ACTIVITIES:
• A. Which law firms does the article on the AI executive order name as having published analyses of it?
• B. Carry on the article about the AI executive order from its final sentence.

EXTRACT TO READ:
------------------------------

Trump AI Order: Voluntary Cybersecurity Framework
On June 2, 2026, President Trump signed an executive order titled Promoting Advanced Artificial Intelligence Innovation and Security, establishing a voluntary framework that asks leading AI developers to submit their most capable frontier models for government cybersecurity testing.
The order directs federal agencies to coordinate on identifying and addressing cybersecurity risks associated with advanced AI models. Rather than imposing mandatory requirements, it creates a voluntary submission mechanism where companies like OpenAI, Anthropic, Google, and others would provide access to their frontier models for evaluation by U.S. government security teams.
Key provisions include measures to promote domestic AI innovation, streamline permitting for AI infrastructure projects, address emerging cybersecurity risks from frontier models, and coordinate international AI partnerships. The order also emphasises maintaining American competitiveness in AI while managing national security considerations.
Legal analysts at Hogan Lovells, DLA Piper, and A&O Shearman published detailed breakdowns noting the voluntary approach represents a shift from the previous administration's regulatory stance. The order focuses on partnership with industry rather than imposition of compliance requirements, though it leaves the door open for future mandatory measures if voluntary cooperation proves insufficient.

------------------------------

EXTRACTED DATA:
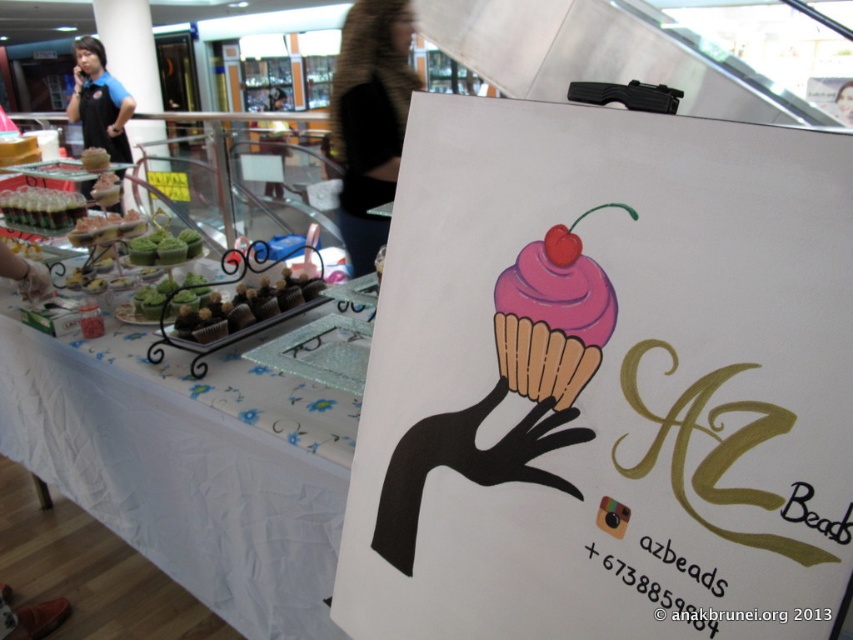
In the scene shown: Does white fabric tablecloth at lower left appear on the right side of pink matte cupcake at center?

Incorrect, white fabric tablecloth at lower left is not on the right side of pink matte cupcake at center.

Does white fabric tablecloth at lower left have a greater width compared to pink matte cupcake at center?

Indeed, white fabric tablecloth at lower left has a greater width compared to pink matte cupcake at center.

Which is in front, point (262, 490) or point (566, 253)?

Point (566, 253) is in front.

The width and height of the screenshot is (853, 640). I want to click on white fabric tablecloth at lower left, so click(190, 470).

------------------------------

ANSWERS BY TASK:
• A. Hogan Lovells, DLA Piper, A&O Shearman

• B.
For AI companies operating in or with the United States, the practical implications are still unfolding. The voluntary framework means companies can choose whether to participate, but those seeking government contracts or partnerships may find participation effectively mandatory for competitive purposes.
The voluntary approach is pragmatic but has a clear endgame: if companies don't self-regulate, mandatory testing will follow. For MENA builders working with U.S. AI APIs or building on frontier models, this matters because it shapes what models get security-hardened and what capabilities might be restricted. Watch which companies volunteer — that signals who's positioning for federal contracts.
Is the AI model submission mandatory?
No, the framework is voluntary. However, companies seeking federal contracts may find participation effectively required for competitiveness.